Even liquid fuels are being reimagined. Craig Venter, who pioneered many of the computer driven techniques that decoded the human genome, is working to make genetically engineered algae that can produce oil based fuel. There are many other efforts underway as well. By 2022, algae based fuels will replace 17% of US oil imports.
And the energy we get from algorithms has a lot of advantages over energy we dig out of the ground. It doesn’t get depleted, but follows the law of accelerating returns, meaning it gets cheaper all the time. Perhaps even more importantly, it depends on innovation rather than geography, so favors political and economic stability.
Rewiring The Software In Our Organizations
For the first 20 years or so, electricity was a dud. It brought some convenience, but didn’t have a big impact because hooking up a factory designed for steam didn’t really do much good. It was cleaner and quieter, but beyond that the advantages were relatively meager.
It wasn’t until a new generation of managers took over that things really started to get going. Rather than organize operations around the power source, which was how you had to do it in the age of steam, they designed factories for workflow and productivity surged.
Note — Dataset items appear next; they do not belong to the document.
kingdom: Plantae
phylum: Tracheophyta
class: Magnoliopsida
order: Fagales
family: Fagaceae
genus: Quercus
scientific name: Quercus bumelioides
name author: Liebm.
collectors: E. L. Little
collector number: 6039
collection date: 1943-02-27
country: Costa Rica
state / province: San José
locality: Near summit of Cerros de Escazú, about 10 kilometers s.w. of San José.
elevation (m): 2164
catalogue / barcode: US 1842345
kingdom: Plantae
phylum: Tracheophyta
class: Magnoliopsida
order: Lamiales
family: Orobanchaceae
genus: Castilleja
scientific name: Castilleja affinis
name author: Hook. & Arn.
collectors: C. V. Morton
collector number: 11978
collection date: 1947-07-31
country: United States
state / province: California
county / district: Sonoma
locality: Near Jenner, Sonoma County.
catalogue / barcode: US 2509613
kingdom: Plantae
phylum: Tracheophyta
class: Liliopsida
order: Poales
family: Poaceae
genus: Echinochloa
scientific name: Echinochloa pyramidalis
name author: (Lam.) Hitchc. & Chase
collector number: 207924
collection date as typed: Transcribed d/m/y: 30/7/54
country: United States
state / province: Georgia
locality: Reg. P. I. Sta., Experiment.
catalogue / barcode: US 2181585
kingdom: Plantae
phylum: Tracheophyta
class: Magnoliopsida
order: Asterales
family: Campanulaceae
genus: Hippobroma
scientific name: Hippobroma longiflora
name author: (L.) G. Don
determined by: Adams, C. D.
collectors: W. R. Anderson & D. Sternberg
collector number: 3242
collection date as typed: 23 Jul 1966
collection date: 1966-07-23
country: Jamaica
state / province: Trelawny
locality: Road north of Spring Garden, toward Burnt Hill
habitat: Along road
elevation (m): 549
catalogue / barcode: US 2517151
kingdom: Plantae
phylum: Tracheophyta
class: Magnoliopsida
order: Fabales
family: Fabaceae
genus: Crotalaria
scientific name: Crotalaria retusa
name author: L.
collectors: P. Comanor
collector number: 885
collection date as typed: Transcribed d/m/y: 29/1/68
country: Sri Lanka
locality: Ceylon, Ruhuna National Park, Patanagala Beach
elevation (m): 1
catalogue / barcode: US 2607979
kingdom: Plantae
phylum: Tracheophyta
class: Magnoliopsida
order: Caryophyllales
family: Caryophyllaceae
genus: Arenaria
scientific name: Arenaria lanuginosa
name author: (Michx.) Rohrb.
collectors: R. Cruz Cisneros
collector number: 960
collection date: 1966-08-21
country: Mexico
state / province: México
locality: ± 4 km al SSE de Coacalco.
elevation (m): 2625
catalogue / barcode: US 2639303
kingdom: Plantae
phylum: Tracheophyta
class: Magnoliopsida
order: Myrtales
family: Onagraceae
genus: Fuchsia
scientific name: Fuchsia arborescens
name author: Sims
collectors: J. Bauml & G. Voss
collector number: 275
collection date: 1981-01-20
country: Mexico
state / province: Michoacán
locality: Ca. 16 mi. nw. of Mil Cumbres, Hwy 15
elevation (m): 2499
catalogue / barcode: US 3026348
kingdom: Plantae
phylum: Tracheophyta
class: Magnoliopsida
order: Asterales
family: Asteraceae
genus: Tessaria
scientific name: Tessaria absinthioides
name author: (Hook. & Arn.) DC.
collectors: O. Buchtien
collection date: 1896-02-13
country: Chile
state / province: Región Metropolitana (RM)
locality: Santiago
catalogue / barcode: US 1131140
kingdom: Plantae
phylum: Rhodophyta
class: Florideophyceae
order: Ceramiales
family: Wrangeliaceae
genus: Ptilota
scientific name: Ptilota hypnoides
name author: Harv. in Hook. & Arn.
It doesn’t take much imagination to see that we’re at a similar point now. Today’s enterprises were designed for a world of scarcity. Barriers to entry, long and expensive retooling processes and limited access to resources drove strategy. But now, low barriers to entry and permeability between industries favor speed and agility over size and scale.
The result is that we need to change the software in our organizations to adapt to a world where the concrete world of atoms is increasingly driven by the abstract world of digital bits. Just like electricity necessitated a shift in how factories were laid out, the new age of algorithms requires a new, more networked organization.
Ironically, as automation takes over, the most valuable resource is human capital. As Jaron Lanier put it, “in a virtual world of infinite abundance, only creativity could ever be in short supply.”